## Problem description
Make an exact copy of the entries that come next.

Excerpts from a dataset

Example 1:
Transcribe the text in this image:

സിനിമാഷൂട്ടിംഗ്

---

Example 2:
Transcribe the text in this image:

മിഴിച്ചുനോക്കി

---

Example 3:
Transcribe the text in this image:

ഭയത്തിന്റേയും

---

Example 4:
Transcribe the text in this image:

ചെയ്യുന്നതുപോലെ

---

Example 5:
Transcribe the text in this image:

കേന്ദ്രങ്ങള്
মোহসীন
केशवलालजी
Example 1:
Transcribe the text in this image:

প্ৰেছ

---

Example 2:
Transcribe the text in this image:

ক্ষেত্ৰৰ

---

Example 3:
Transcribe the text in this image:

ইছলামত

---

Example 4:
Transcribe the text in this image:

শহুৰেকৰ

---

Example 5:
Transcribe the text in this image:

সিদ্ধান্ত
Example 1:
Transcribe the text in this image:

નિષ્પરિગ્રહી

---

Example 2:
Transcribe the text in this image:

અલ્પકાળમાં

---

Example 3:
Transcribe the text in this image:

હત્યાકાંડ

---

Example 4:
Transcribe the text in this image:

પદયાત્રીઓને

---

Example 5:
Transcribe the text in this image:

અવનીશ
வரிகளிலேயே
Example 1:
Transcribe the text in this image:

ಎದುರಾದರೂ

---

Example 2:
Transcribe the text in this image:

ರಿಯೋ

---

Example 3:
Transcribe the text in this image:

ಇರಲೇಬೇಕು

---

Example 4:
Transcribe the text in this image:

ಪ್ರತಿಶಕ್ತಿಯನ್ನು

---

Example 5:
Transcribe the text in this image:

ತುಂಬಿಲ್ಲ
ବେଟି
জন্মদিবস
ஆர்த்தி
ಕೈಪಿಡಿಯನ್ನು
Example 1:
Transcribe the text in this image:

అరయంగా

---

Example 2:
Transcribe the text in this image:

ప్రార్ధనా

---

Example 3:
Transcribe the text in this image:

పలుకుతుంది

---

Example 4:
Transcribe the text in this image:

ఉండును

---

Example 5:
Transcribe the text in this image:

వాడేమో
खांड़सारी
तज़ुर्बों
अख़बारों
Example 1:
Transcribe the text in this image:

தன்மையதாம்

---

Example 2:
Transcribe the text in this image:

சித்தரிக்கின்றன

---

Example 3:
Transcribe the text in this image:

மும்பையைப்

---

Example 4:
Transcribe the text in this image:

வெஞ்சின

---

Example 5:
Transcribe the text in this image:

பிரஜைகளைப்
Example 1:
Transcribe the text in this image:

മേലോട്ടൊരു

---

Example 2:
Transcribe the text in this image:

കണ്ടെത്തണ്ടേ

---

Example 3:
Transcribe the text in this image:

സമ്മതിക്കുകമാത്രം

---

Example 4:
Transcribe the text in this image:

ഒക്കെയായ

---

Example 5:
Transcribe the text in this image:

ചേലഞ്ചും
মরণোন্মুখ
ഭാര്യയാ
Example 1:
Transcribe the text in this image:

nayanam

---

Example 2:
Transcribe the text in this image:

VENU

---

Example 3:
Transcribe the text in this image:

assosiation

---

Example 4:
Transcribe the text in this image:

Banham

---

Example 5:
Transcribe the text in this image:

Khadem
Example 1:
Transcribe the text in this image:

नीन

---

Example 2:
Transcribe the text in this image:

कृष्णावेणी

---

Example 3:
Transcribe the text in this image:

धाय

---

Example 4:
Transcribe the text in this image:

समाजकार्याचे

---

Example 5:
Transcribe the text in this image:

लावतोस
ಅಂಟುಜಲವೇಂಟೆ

## Exercise response
Example 1:
Transcribe the text in this image:

സിനിമാഷൂട്ടിംഗ്

---

Example 2:
Transcribe the text in this image:

മിഴിച്ചുനോക്കി

---

Example 3:
Transcribe the text in this image:

ഭയത്തിന്റേയും

---

Example 4:
Transcribe the text in this image:

ചെയ്യുന്നതുപോലെ

---

Example 5:
Transcribe the text in this image:

കേന്ദ്രങ്ങള്
মোহসীন
केशवलालजी
Example 1:
Transcribe the text in this image:

প্ৰেছ

---

Example 2:
Transcribe the text in this image:

ক্ষেত্ৰৰ

---

Example 3:
Transcribe the text in this image:

ইছলামত

---

Example 4:
Transcribe the text in this image:

শহুৰেকৰ

---

Example 5:
Transcribe the text in this image:

সিদ্ধান্ত
Example 1:
Transcribe the text in this image:

નિષ્પરિગ્રહી

---

Example 2:
Transcribe the text in this image:

અલ્પકાળમાં

---

Example 3:
Transcribe the text in this image:

હત્યાકાંડ

---

Example 4:
Transcribe the text in this image:

પદયાત્રીઓને

---

Example 5:
Transcribe the text in this image:

અવનીશ
வரிகளிலேயே
Example 1:
Transcribe the text in this image:

ಎದುರಾದರೂ

---

Example 2:
Transcribe the text in this image:

ರಿಯೋ

---

Example 3:
Transcribe the text in this image:

ಇರಲೇಬೇಕು

---

Example 4:
Transcribe the text in this image:

ಪ್ರತಿಶಕ್ತಿಯನ್ನು

---

Example 5:
Transcribe the text in this image:

ತುಂಬಿಲ್ಲ
ବେଟି
জন্মদিবস
ஆர்த்தி
ಕೈಪಿಡಿಯನ್ನು
Example 1:
Transcribe the text in this image:

అరయంగా

---

Example 2:
Transcribe the text in this image:

ప్రార్ధనా

---

Example 3:
Transcribe the text in this image:

పలుకుతుంది

---

Example 4:
Transcribe the text in this image:

ఉండును

---

Example 5:
Transcribe the text in this image:

వాడేమో
खांड़सारी
तज़ुर्बों
अख़बारों
Example 1:
Transcribe the text in this image:

தன்மையதாம்

---

Example 2:
Transcribe the text in this image:

சித்தரிக்கின்றன

---

Example 3:
Transcribe the text in this image:

மும்பையைப்

---

Example 4:
Transcribe the text in this image:

வெஞ்சின

---

Example 5:
Transcribe the text in this image:

பிரஜைகளைப்
Example 1:
Transcribe the text in this image:

മേലോട്ടൊരു

---

Example 2:
Transcribe the text in this image:

കണ്ടെത്തണ്ടേ

---

Example 3:
Transcribe the text in this image:

സമ്മതിക്കുകമാത്രം

---

Example 4:
Transcribe the text in this image:

ഒക്കെയായ

---

Example 5:
Transcribe the text in this image:

ചേലഞ്ചും
মরণোন্মুখ
ഭാര്യയാ
Example 1:
Transcribe the text in this image:

nayanam

---

Example 2:
Transcribe the text in this image:

VENU

---

Example 3:
Transcribe the text in this image:

assosiation

---

Example 4:
Transcribe the text in this image:

Banham

---

Example 5:
Transcribe the text in this image:

Khadem
Example 1:
Transcribe the text in this image:

नीन

---

Example 2:
Transcribe the text in this image:

कृष्णावेणी

---

Example 3:
Transcribe the text in this image:

धाय

---

Example 4:
Transcribe the text in this image:

समाजकार्याचे

---

Example 5:
Transcribe the text in this image:

लावतोस
ಅಂಟುಜಲವೇಂಟೆ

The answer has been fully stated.